● Texto para leitura:
▼

Essa semana estou trazendo para o blog uma história direto do interior da Itália. A resenha de hoje é de Um amor incômodo, da italiana Elena Ferrante, um romance ao mesmo tempo curto – em suas modestas 176 páginas, um livro fininho – e extenso, por concentrar muita história no "pequeno recipiente" que pretende ser. Foi o primeiro romance de Ferrante que me propus a ler, depois da recomendação de uma amiga querida; essa é uma escritora que parece estar em alta atualmente, de modo que talvez vocês já tenham ouvido falar dela por aí.

Um amor incômodo, publicado no Brasil pela editora Intrínseca, conta a história de Delia, uma quarentona que vive em Roma. No dia do seu aniversário, Delia recebe a notícia de que sua mãe, Amalia, foi encontrada morta em uma praia. Detalhe: ela estava usando apenas um sutiã de renda caríssimo e luxuoso. Teria sido suicídio? Sabendo que a mãe costumava ser uma mulher modesta, totalmente sem luxos, usando sempre as mesmas roupas velhas, Delia acha tudo isso muito estranho e, ao voltar à sua cidade natal para enterrá-la, decide investigar um pouco sobre os últimos dias de Amalia e confrontar alguns fantasmas do seu passado.

▲

● O que fazer:
1. Reproduza a resenha sem nenhuma alteração, de "Um amor incômodo, publicado" até "do seu passado.".
2. Indique se cada afirmação concorda com a resenha, respondendo sim ou não e citando as palavras da resenha que decidem. (a) O livro tem 176 páginas. (b) Delia recebe a notícia da morte da mãe no Natal. (c) A mãe de Delia foi encontrada morta em casa.

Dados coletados
▼

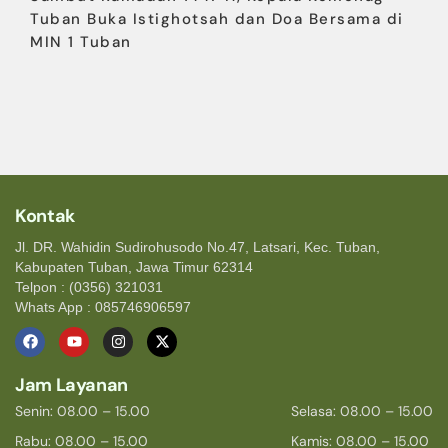
Tuban Buka Istighotsah dan Doa Bersama di
MIN 1 Tuban
Kontak
Jl. DR. Wahidin Sudirohusodo No.47, Latsari, Kec. Tuban,
Kabupaten Tuban, Jawa Timur 62314
Telpon : (0356) 321031
Whats App : 085746906597
Jam Layanan
Senin: 08.00 – 15.00
Selasa: 08.00 – 15.00
Rabu: 08.00 – 15.00
Kamis: 08.00 – 15.00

▲

● Respostas:
1.
Um amor incômodo, publicado no Brasil pela editora Intrínseca, conta a história de Delia, uma quarentona que vive em Roma. No dia do seu aniversário, Delia recebe a notícia de que sua mãe, Amalia, foi encontrada morta em uma praia. Detalhe: ela estava usando apenas um sutiã de renda caríssimo e luxuoso. Teria sido suicídio? Sabendo que a mãe costumava ser uma mulher modesta, totalmente sem luxos, usando sempre as mesmas roupas velhas, Delia acha tudo isso muito estranho e, ao voltar à sua cidade natal para enterrá-la, decide investigar um pouco sobre os últimos dias de Amalia e confrontar alguns fantasmas do seu passado.

2.
(a) Sim: "em suas modestas 176 páginas".
(b) Não: "No dia do seu aniversário".
(c) Não: "foi encontrada morta em uma praia".